The guards retreated, mumbles of fear rippling through the camp. Lilis was shoved back into the darkness of the wagon, the door slammed shut and locked.

PART 4: THE BIRTH OF THE NIHILIST

Sutarjo lay in the mud, gasping for air that felt like broken glass. He had tried to save her. He had bled for her. And he had failed—again. The humiliation was more agonizing than the broken ribs.

He turned his head slowly toward Dadang.

He expected to see Dadang crying, or perhaps shaking with the same rage that consumed him. But Dadang was still. Terribly, unnervingly still. He was sitting with his back against a post, his face partially obscured by the shadows of the bonfire.

When the light hit Dadang's eyes, Sutarjo felt a cold shiver that bypassed his skin and went straight to his heart. Dadang's eyes were no longer human. They were flat, black, and devoid of anything resembling a soul. It was as if the boy who read books and dreamed of laws had been hollowed out, leaving only a dark, mechanical void behind.

Sutarjo heard a sound.
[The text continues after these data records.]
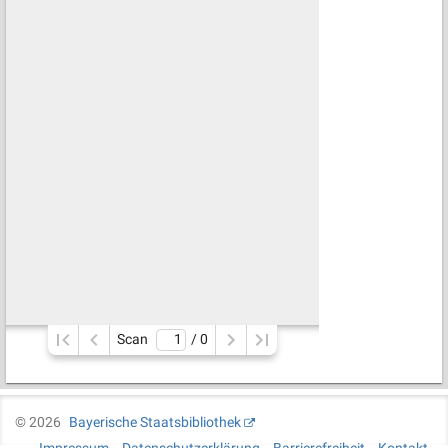
Scan
/ 
0
©
2026
Bayerische Staatsbibliothek
Impressum
Datenschutzerklärung
Barrierefreiheit
Kontakt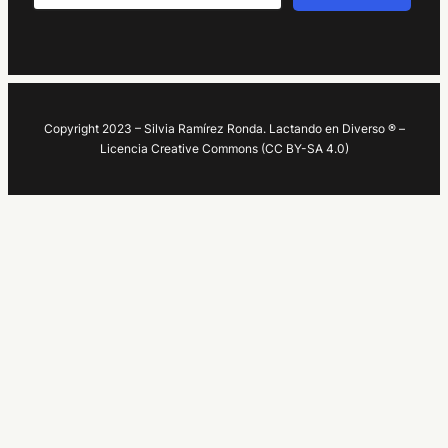
Copyright 2023 – Silvia Ramírez Ronda. Lactando en Diverso ® –
Licencia Creative Commons (CC BY-SA 4.0)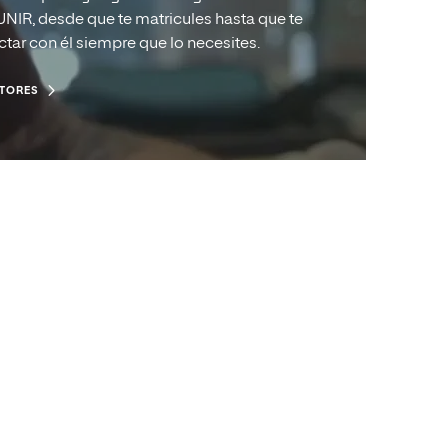
NIR, desde que te matricules hasta que te
tar con él siempre que lo necesites.
UTORES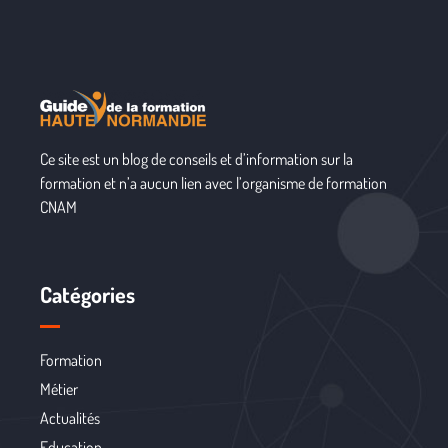
Ce site est un blog de conseils et d’information sur la
formation et n’a aucun lien avec l’organisme de formation
CNAM
Catégories
Formation
Métier
Actualités
Education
A whisper.

He leaned closer, despite the pain in his chest. Dadang's lips were moving in a rhythmic, terrifying mantra.

"I will kill them all..." Dadang whispered. The voice was thin, dry, and utterly without emotion. "I will kill the guards. I will kill the Governor. I will kill the women who scream and the men who laugh. I will kill the earth that lets them walk. Kill... kill... kill... kill..."

It wasn't a threat. It was a prophecy.

"Dadang...?" Sutarjo croaked, his voice trembling.

Dadang didn't blink. He didn't even look at Sutarjo. He just kept staring into the fire, his mind clearly traversing a landscape of corpses that only he could see.

"Everyone must die, Sutarjo," Dadang whispered, finally turning his head. His expression remained a blank mask of marble. "Justice is a lie. Mercy is a weakness. There is only the end. And I will be the one who brings it."

Sutarjo stared at his friend, a cold realization dawning on him. While he had been training his muscles to become a weapon of destruction, Dadang had surrendered his humanity to become something far more dangerous: a mind that saw the world only as a list of lives to be extinguished.

In the dark of the slave camp, surrounded by the smell of burning wood and raped innocence, Sutarjo realized he wasn't just walking with a friend anymore. He was walking with a ghost who was hungry for the blood of the entire world.